== Segment start ==

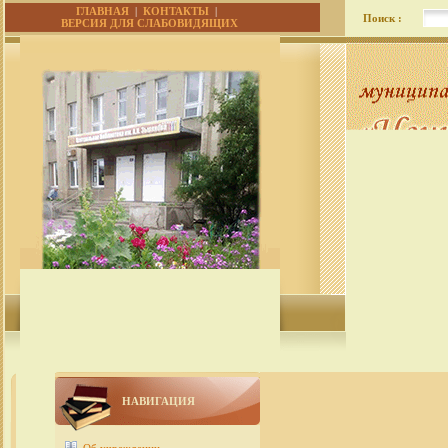
ГЛАВНАЯ
|
КОНТАКТЫ
|
Поиск :
ВЕРСИЯ ДЛЯ СЛАБОВИДЯЩИХ
НАВИГАЦИЯ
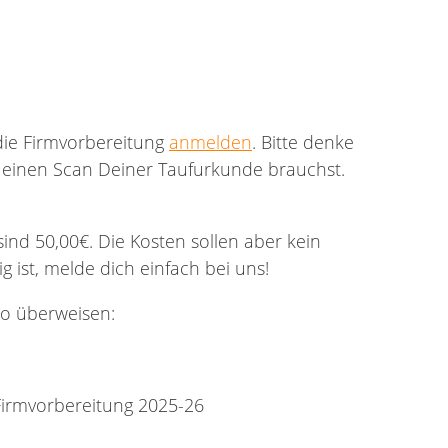
 die Firmvorbereitung
anmelden
. Bitte denke
 einen Scan Deiner Taufurkunde brauchst.
ind 50,00€. Die Kosten sollen aber kein
 ist, melde dich einfach bei uns!
to überweisen:
irmvorbereitung 2025-26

== Segment end ==

TASK DESCRIPTION:
Without the pictures, restate all of the entries word for word.

SOLUTION FOR THIS EXERCISE:
ГЛАВНАЯ
|
КОНТАКТЫ
|
Поиск :
ВЕРСИЯ ДЛЯ СЛАБОВИДЯЩИХ
НАВИГАЦИЯ
 die Firmvorbereitung
anmelden
. Bitte denke
 einen Scan Deiner Taufurkunde brauchst.
ind 50,00€. Die Kosten sollen aber kein
 ist, melde dich einfach bei uns!
to überweisen:
irmvorbereitung 2025-26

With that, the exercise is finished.